A Problem Solved

"Stick to what you know" - so the saying goes. Back in 2013, I didn't know much about setting up a men's underwear brand, but I did know what it feels like to have excessive sweating ruin your day. That was motivation enough to find a solution to my problem.

Having to manage one's ever-growing sweat marks is a joyless business. It is distracting at best, confidence undermining at worst. Anyone who suffers from excessive sweating knows it can be a debilitating condition. Antiperspirants are the standard answer, but for me, they made not a jot of a difference. In the end, I'd given in, hoped that others didn't notice. Of course, I was wrong - they did - they were just kind enough not to mention it.

That's how it remained until a moment of creative daydreaming prompted me to flip my problem on its head. Instead of it being a problem with me - over which I had no control - it became a problem of clothing - a problem which I might be able to fix. As Brian McGreevy puts it in Hemlock Grove "If a problem can't be solved within the frame it was conceived, the solution lies in reframing the problem."

A little while later, the Oxford undershirt was born.

Running your own business consumes an enormous amount of energy and sometimes faith. Often you have to keep going when the way forward is unclear. Keeping going may be the only differentiator between those that make it and those that don't. It's not, of course, but sometimes it feels that way. On difficult days one questions one's choices. Why was it undershirts - a product designed not to be seen? I confess, sometimes I compare us to businesses with more glamourous products.

Take The Cambridge Satchel Company, for instance - founded by Julie Deane in 2008 around her kitchen table. I met Julie in 2015 on a plane returning from Boston, just as Robert Owen was starting to get off the ground. Having spoken mid-flight, I knew she enjoyed films and kept chickens, and she had a growing business. The Cambridge Satchel Company online shop is full of beautifully crafted leather bags. From the classic satchel in brown to the sleek men's grey modern to the playfully pink ladies totes bag. Each one pretty as a picture, Instagram ready and a walking advert for itself on the street or at a fashion show. Only seven years old at the time The Cambridge Satchel Company was already a multimillion-pound business.

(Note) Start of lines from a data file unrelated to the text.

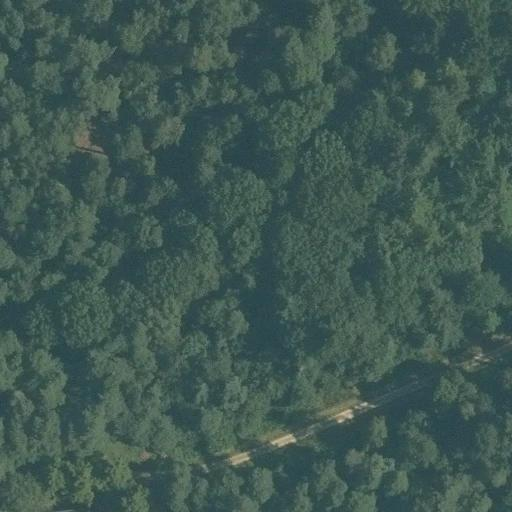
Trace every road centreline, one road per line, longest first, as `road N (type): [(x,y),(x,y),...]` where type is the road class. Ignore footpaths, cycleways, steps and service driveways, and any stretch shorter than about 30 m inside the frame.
road 1 (track): [(99,493),(134,410),(364,0)]
road 2 (track): [(511,350),(108,511)]
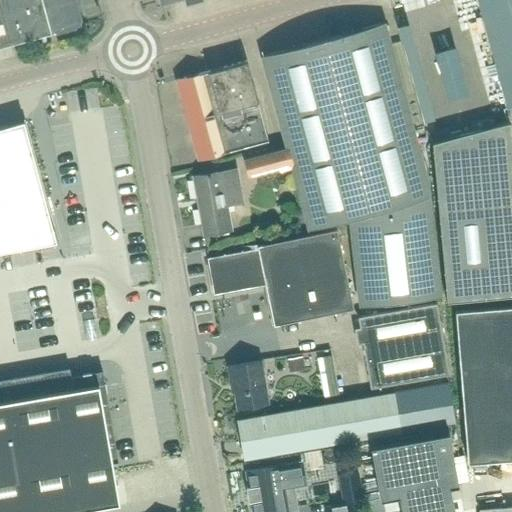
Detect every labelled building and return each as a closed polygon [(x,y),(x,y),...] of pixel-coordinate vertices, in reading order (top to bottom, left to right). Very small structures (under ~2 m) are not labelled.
[(0,0),(0,43),(9,42),(79,23),(73,0),(0,0)] [(511,0),(475,0),(479,13),(495,71),(505,108),(511,106),(511,0)] [(285,146),(288,162),(289,162),(307,227),(346,216),(355,288),(358,304),(438,294),(426,181),(384,22),(261,54),(285,146)] [(205,70),(227,150),(268,139),(247,59),(205,70)] [(197,158),(227,150),(205,70),(175,78),(197,158)] [(469,131),(430,141),(433,175),(436,209),(440,252),(445,300),(484,296),(511,293),(511,172),(507,120),(469,131)] [(0,250),(30,245),(31,245),(37,244),(37,245),(39,245),(39,244),(54,241),(54,242),(57,242),(56,240),(55,240),(51,228),(53,227),(52,226),(50,226),(46,209),(22,121),(5,125),(0,126),(0,250)] [(247,173),(288,162),(285,146),(243,157),(247,173)] [(202,233),(229,229),(225,203),(241,200),(239,187),(236,166),(219,169),(191,174),(202,233)] [(210,284),(212,284),(262,275),(264,283),(272,322),(351,306),(335,227),(256,243),(256,247),(235,251),(206,256),(210,284)] [(369,388),(448,374),(436,302),(357,316),(369,388)] [(466,461),(511,457),(511,303),(454,308),(458,364),(464,439),(466,461)] [(316,357),(323,397),(328,396),(328,397),(338,395),(331,354),(321,356),(316,357)] [(236,407),(265,402),(258,360),(227,365),(229,383),(232,382),(236,407)] [(0,511),(52,511),(85,506),(83,492),(115,486),(111,462),(97,382),(71,387),(69,375),(68,367),(0,378),(0,511)] [(243,458),(400,430),(453,421),(446,382),(236,419),(243,458)] [(447,430),(368,445),(379,497),(398,494),(400,511),(453,511),(449,484),(457,482),(457,481),(452,456),(449,439),(448,431),(447,430)] [(300,462),(245,471),(247,486),(250,500),(251,511),(272,511),(295,508),(291,485),(303,483),(300,462)] [(364,511),(362,499),(341,502),(323,505),(324,511),(364,511)]
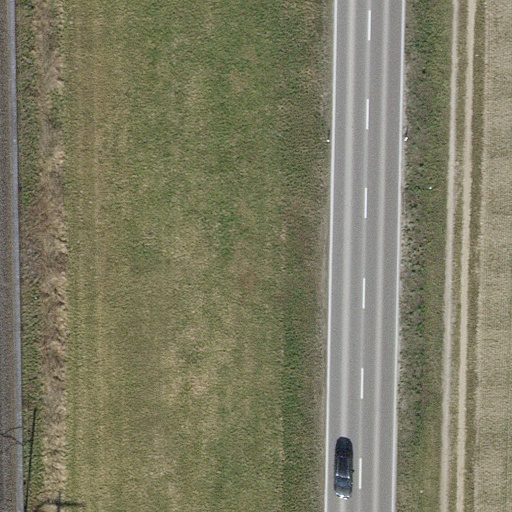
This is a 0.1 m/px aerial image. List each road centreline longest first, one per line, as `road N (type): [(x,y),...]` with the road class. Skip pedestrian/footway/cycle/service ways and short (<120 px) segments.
road 1 (track): [(468,0),(453,511)]
road 2 (primary): [(364,511),(374,0)]
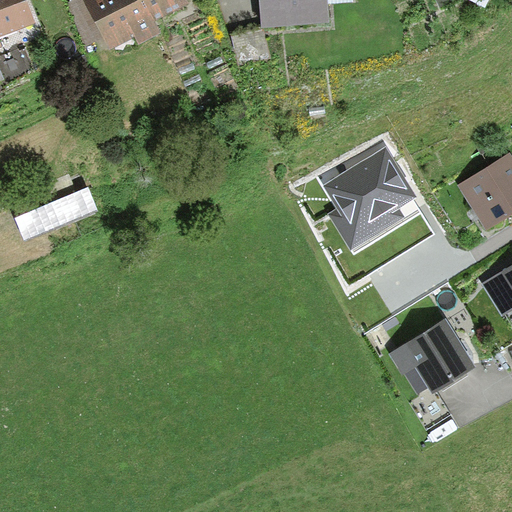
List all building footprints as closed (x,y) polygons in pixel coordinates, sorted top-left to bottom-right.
[(0,37),(0,36),(36,23),(27,0),(0,0),(0,45),(3,45),(0,37)] [(158,20),(191,3),(189,0),(69,0),(66,2),(87,45),(106,36),(112,48),(137,36),(141,45),(164,33),(158,20)] [(260,0),(263,29),(330,24),(327,0),(260,0)] [(262,29),(232,37),(241,73),(272,65),(262,29)] [(34,68),(24,46),(0,56),(0,66),(6,80),(34,68)] [(414,204),(387,156),(327,189),(342,216),(335,220),(352,251),(400,224),(395,214),(414,204)] [(490,230),(511,216),(511,166),(508,161),(464,189),(490,230)] [(511,263),(481,282),(498,310),(511,302),(511,263)] [(433,391),(473,366),(445,321),(391,354),(403,372),(416,364),(433,391)]
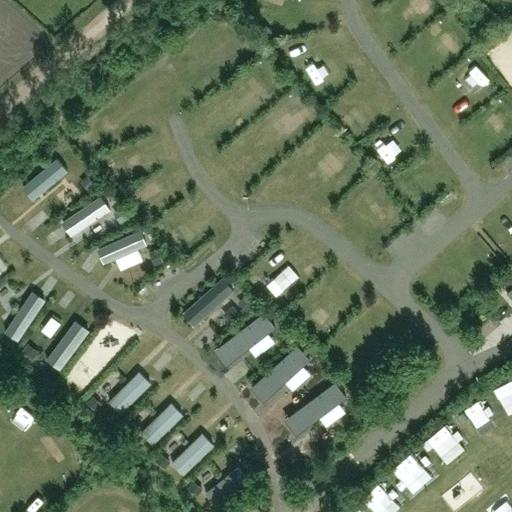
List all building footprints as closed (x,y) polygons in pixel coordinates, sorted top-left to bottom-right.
[(284,10),(285,0),(262,0),(262,7),(284,10)] [(414,23),(437,5),(433,0),(414,0),(403,9),(414,23)] [(445,58),(466,40),(450,21),(429,39),(445,58)] [(267,26),(263,29),(271,38),(274,35),(267,26)] [(207,32),(169,65),(180,78),(219,45),(207,32)] [(281,118),(299,132),(310,118),(292,104),(281,118)] [(336,141),(310,156),(321,174),(346,159),(336,141)] [(24,187),(35,200),(69,172),(58,159),(24,187)] [(62,221),(73,236),(109,211),(99,196),(62,221)] [(113,196),(105,202),(123,225),(131,219),(113,196)] [(96,250),(102,264),(146,245),(140,231),(96,250)] [(458,294),(472,282),(456,261),(441,273),(458,294)] [(222,279),(182,315),(193,327),(233,291),(222,279)] [(5,331),(19,341),(48,302),(34,292),(5,331)] [(234,330),(247,350),(279,330),(266,310),(234,330)] [(304,320),(319,333),(326,325),(311,312),(304,320)] [(48,361),(62,371),(90,332),(77,322),(48,361)] [(283,390),(316,361),(301,343),(267,371),(283,390)] [(107,403),(119,415),(151,384),(139,372),(107,403)] [(312,417),(348,394),(335,374),(299,396),(312,417)] [(471,409),(489,434),(502,425),(485,400),(471,409)] [(172,404),(140,434),(152,446),(184,416),(172,404)] [(443,464),(456,455),(441,433),(427,442),(443,464)] [(169,464),(181,476),(212,446),(201,435),(169,464)] [(238,469),(205,494),(214,507),(248,481),(238,469)] [(57,497),(70,482),(62,475),(48,490),(57,497)] [(380,511),(398,511),(405,506),(383,484),(368,499),(380,511)] [(85,511),(99,511),(105,508),(93,492),(78,502),(85,511)] [(491,511),(492,511),(511,511),(511,500),(506,495),(491,511)] [(35,511),(20,498),(10,508),(14,511),(35,511)] [(126,511),(152,511),(141,499),(127,511),(126,511)]
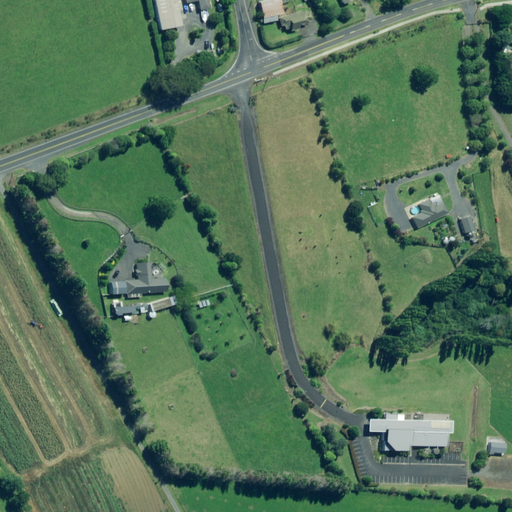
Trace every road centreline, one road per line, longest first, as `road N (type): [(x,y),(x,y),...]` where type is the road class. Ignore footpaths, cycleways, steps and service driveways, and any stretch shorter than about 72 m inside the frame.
road 1 (tertiary): [(254,70),(0,165)]
road 2 (tertiary): [(448,0),(254,70)]
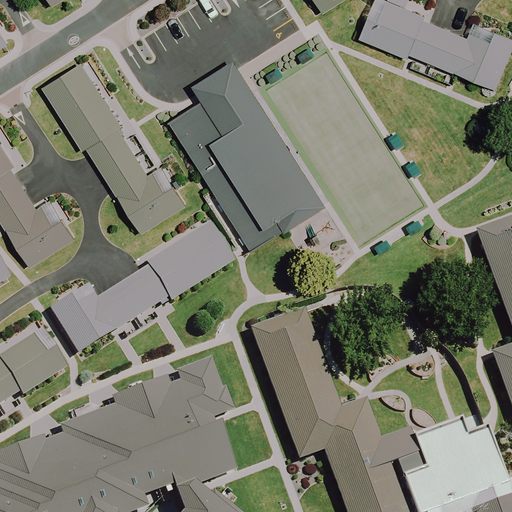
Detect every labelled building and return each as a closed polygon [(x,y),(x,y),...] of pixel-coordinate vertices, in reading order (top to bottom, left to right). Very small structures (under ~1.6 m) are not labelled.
[(34,0),(43,15),(67,0),(34,0)] [(312,0),(322,14),(345,0),(312,0)] [(367,14),(353,53),(398,70),(401,65),(487,98),(506,47),(461,30),(455,47),(367,14)] [(325,214),(240,77),(161,125),(246,262),(325,214)] [(70,78),(35,99),(73,160),(78,157),(131,244),(178,216),(152,175),(136,184),(70,78)] [(0,172),(0,239),(22,275),(69,247),(43,206),(27,216),(0,172)] [(511,511),(511,228),(482,240),(511,314),(511,353),(495,360),(511,402),(511,505),(494,511),(511,511)] [(82,299),(45,321),(73,368),(221,282),(204,253),(92,317),(82,299)] [(407,511),(371,410),(346,419),(309,317),(253,337),(302,471),(333,460),(351,511),(407,511)] [(0,415),(55,383),(35,350),(0,371),(0,415)] [(110,511),(174,490),(181,510),(179,511),(232,511),(197,481),(233,469),(214,416),(223,412),(206,364),(118,395),(122,405),(0,447),(0,511),(110,511)] [(450,511),(511,487),(511,474),(495,432),(475,440),(471,428),(423,447),(434,474),(410,483),(421,511),(450,511)]
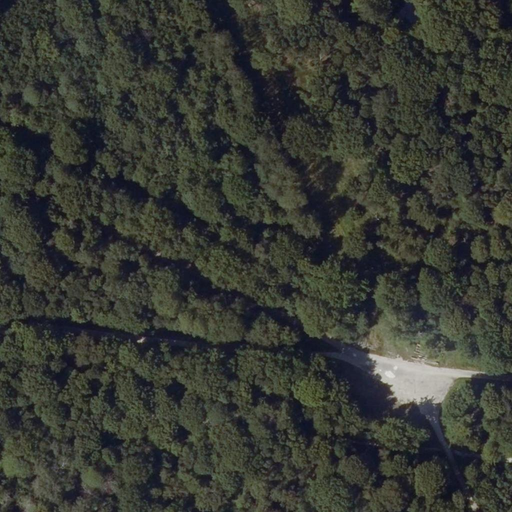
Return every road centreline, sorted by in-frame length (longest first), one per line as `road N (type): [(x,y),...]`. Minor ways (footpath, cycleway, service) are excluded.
road 1 (track): [(415,372),(0,167)]
road 2 (track): [(0,325),(415,372)]
road 3 (track): [(231,0),(415,372)]
road 4 (track): [(0,122),(206,217),(354,251)]
road 5 (track): [(511,27),(409,361)]
road 6 (track): [(511,256),(489,265),(354,251)]
road 7 (track): [(415,372),(486,511)]
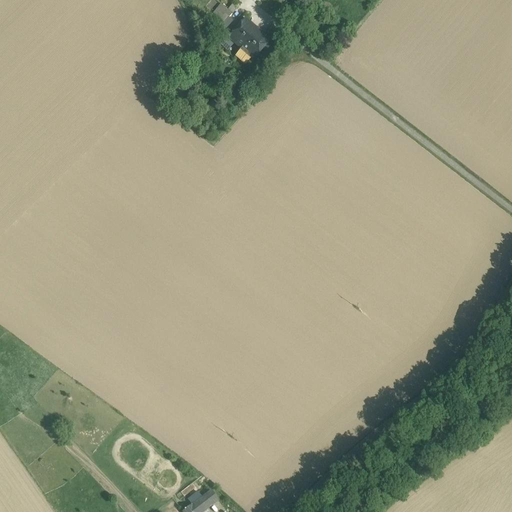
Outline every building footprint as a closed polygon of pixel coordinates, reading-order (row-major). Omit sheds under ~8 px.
[(228,10),(221,5),(213,14),(224,23),(224,24),(229,18),(232,14),(228,10)] [(237,9),(233,5),(228,10),(232,14),(237,9)] [(229,18),(224,24),(224,23),(218,29),(231,40),(240,29),(229,18)] [(240,29),(231,40),(241,49),(257,31),(246,21),(240,29)] [(241,49),(235,57),(246,66),(268,40),(257,31),(241,49)] [(288,39),(279,31),(273,38),(277,42),(271,49),(276,53),(288,39)] [(207,87),(199,80),(197,84),(205,90),(207,87)] [(211,492),(192,507),(191,506),(183,511),(208,511),(206,510),(218,501),(211,492)]
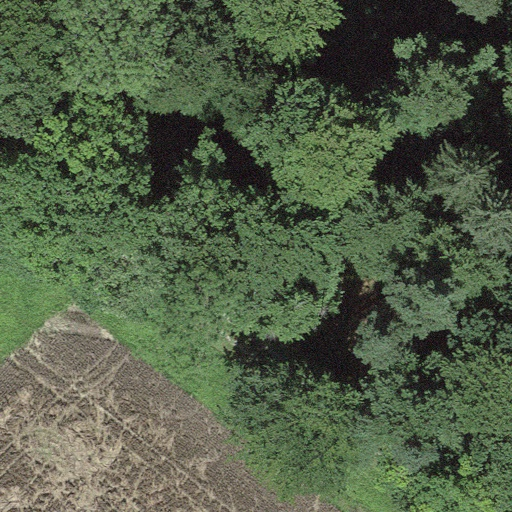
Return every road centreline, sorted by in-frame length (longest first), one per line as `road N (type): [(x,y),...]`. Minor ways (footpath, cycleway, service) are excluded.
road 1 (track): [(0,158),(454,511)]
road 2 (track): [(1,159),(118,118),(228,0)]
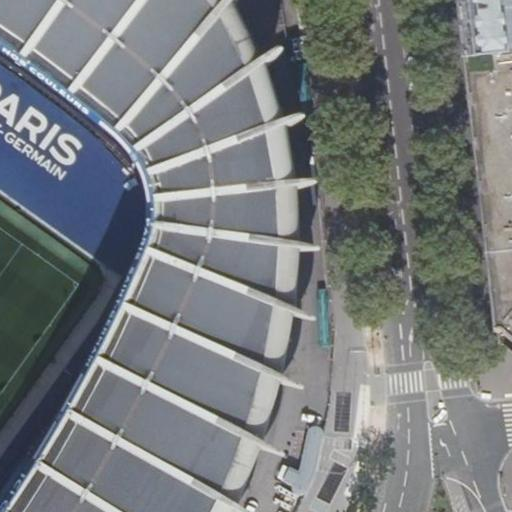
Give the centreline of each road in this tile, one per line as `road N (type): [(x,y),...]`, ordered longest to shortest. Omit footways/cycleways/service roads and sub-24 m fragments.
road 1 (trunk): [(98,0),(54,511)]
road 2 (trunk): [(169,466),(187,79),(198,0)]
road 3 (residential): [(420,322),(385,0)]
road 4 (residential): [(413,446),(420,322)]
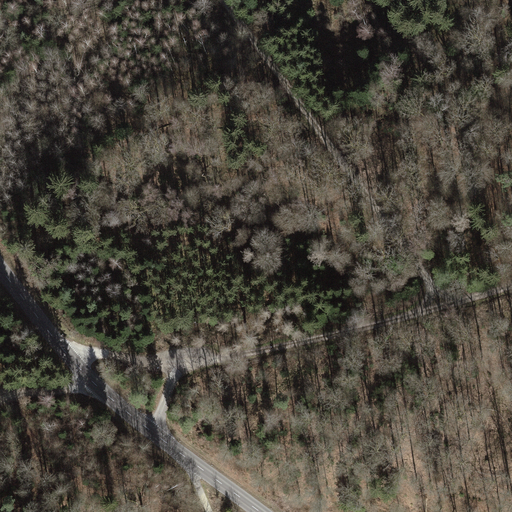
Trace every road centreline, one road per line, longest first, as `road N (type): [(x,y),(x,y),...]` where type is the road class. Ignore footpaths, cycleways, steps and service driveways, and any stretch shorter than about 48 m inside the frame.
road 1 (track): [(421,314),(432,293),(428,277),(223,0)]
road 2 (secondary): [(0,266),(112,399),(261,511)]
road 3 (track): [(511,284),(323,338),(179,360)]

Similarly, visually appealing is Bala, where you can buy Bala Bangles - sleek wrist and ankle weights which crank up your yoga workout - as well as other accessories and clothing. A neat idea that is 100% at home on Instagram - cue yoga poses in beautify backdrops - and is well placed to network sell itself through the yogi community in studios worldwide.

Both are well-executed highly visible products.

Compare that to undershirts. The best men's undershirt is one that you can't see. It's not a product suited to exotic location product shoots, and it's not as if men rave about their latest undershirt purchase in the locker room. On the surface, marketing a good undershirt is a challenging proposition.

However, there is one significant redeeming factor - and that is knowing our undershirts address a source of worry and stress, and in doing so can help change how someone feels for the better. From personal experience, I can tell you the newfound feeling of liberation when one gets control over one's sweat problem. That, as you might imagine, makes it all worthwhile. 

So, while there will be no photoshoot in Bali for us, the feedback we get from our customers makes it worthwhile. They motivate me to keep on keeping on.